Et le plus étonnant des Guggenheim est sans conteste celui que l’on retrouve à Bilbao, en Espagne. Son architecture à elle seule constitue une oeuvre d’art à part entière. Les formes sinusales qui composent sa structure donnent un mouvement sensuel à sa façade et suggèrent les pourtours de ce qui pourrait être un bateau: Choix esthétique qui se fond avec le décor puisque le Guggenheim de Bilbao est situé en bordure de la baie de Biscay.

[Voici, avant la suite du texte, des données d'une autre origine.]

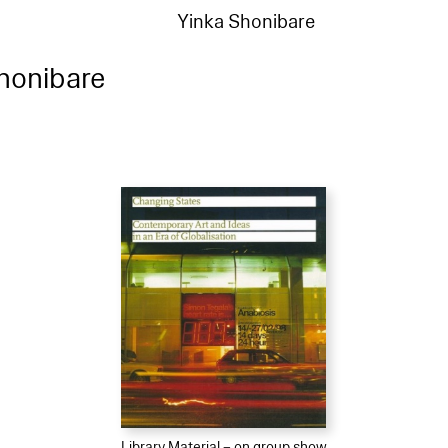
Yinka Shonibare
honibare
Library Material – on group show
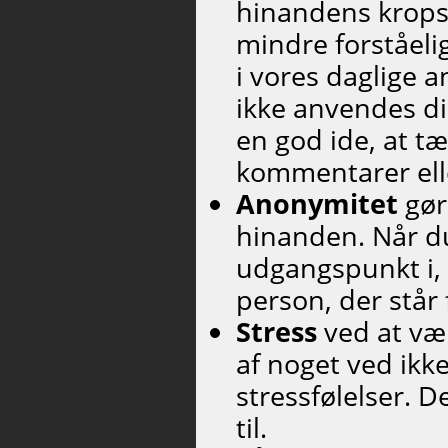
hinandens krops
mindre forståeli
i vores daglige a
ikke anvendes di
en god ide, at t
kommentarer ell
Anonymitet
gør
hinanden. Når du
udgangspunkt i, 
person, der står 
Stress
ved at være
af noget ved ikk
stressfølelser. D
til.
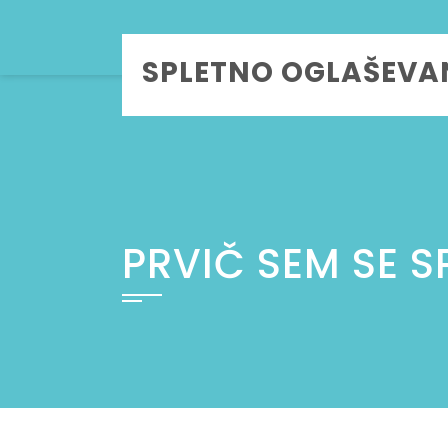
Skip
to
SPLETNO OGLAŠEVA
content
PRVIČ SEM SE S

Il aura fallu quatre ans pour construire ce musée qui a finalement ouvert ses portes le 19 août 1997. Et depuis, c’est près de 10 millions de visiteurs qui ont franchi le tourniquets à l’entrée. En dix ans, plus de 90 expositions ont tenu résidence entre les murs du Guggeneim. La collection du musée recèle des oeuvres qui datent du milieu du xxe siècle jusqu’à nos jours. On y retrouve surtout des pièces qui appartiennent à l’époque de l’après-guerre et qui viennent d’Europe et des États-Unis. Le musée laisse une place de choix au oeuvres interactives, car elles cadrent avec la mission du Guggenheim, soit de favoriser les échanges de toutes sortes. En plus, au musée de Bilbao, l’art moderne et l’art contemporain se conjugent pour offrir aux visiteurs des peintures et des sculptures accessibles et intelligibles pour le plus grand nombre.
À l’entrée du Guggenheim, il y a Maman, l’araigné géante, qui se tient fièrement devant les flashs instants des touristes impressionnés face à tant d’immensité. Maman, c’est l’oeuvre de la talentueuse Louise Bourgeois, et autant l’araignée est devenue populaire grâce au musée, autant elle a contribué à son essor. Les deux sont maintenant artistiquement indiscociables.